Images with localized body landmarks
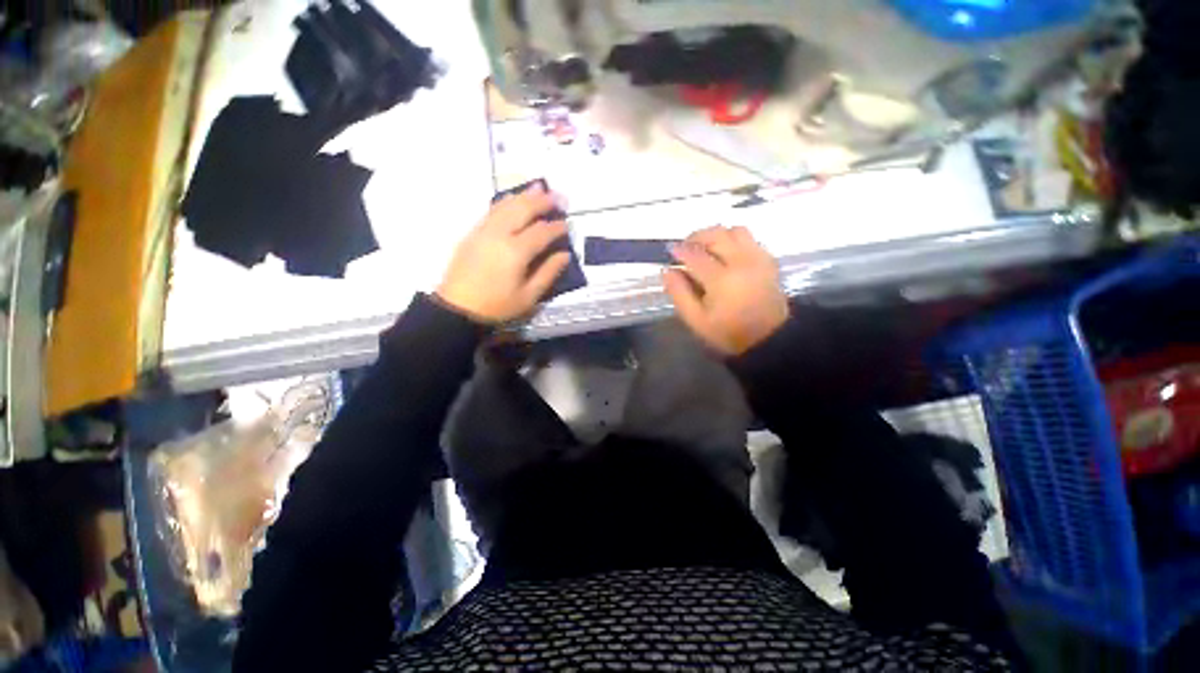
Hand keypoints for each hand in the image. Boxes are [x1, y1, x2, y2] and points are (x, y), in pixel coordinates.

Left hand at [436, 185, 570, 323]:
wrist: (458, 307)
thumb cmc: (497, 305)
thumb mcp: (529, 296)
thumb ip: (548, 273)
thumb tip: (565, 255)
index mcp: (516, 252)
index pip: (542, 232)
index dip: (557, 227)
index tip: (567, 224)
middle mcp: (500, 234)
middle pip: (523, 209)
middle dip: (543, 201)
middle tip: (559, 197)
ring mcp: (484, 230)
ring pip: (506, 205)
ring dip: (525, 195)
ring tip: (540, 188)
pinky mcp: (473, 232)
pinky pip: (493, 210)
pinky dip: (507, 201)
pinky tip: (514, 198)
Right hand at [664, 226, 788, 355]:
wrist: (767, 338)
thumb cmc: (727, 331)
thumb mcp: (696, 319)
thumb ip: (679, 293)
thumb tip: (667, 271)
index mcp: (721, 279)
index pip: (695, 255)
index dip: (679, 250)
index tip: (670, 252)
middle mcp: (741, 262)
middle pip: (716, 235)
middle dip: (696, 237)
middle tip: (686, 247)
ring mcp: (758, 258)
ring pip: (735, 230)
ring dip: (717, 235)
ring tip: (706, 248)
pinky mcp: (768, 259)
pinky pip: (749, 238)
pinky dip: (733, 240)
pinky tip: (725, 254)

PROMPT =
Up to and including the last line of the data, copy each line exactly, starting with the line that contains "middle pip: (716, 235)".

TASK OUTPUT =
middle pip: (716, 235)
middle dip: (696, 237)
middle tip: (686, 247)
ring mcp: (758, 258)
ring pip: (735, 230)
ring dip: (717, 235)
ring tip: (706, 248)
pinky mcp: (768, 259)
pinky pip: (749, 238)
pinky dip: (733, 240)
pinky tip: (725, 254)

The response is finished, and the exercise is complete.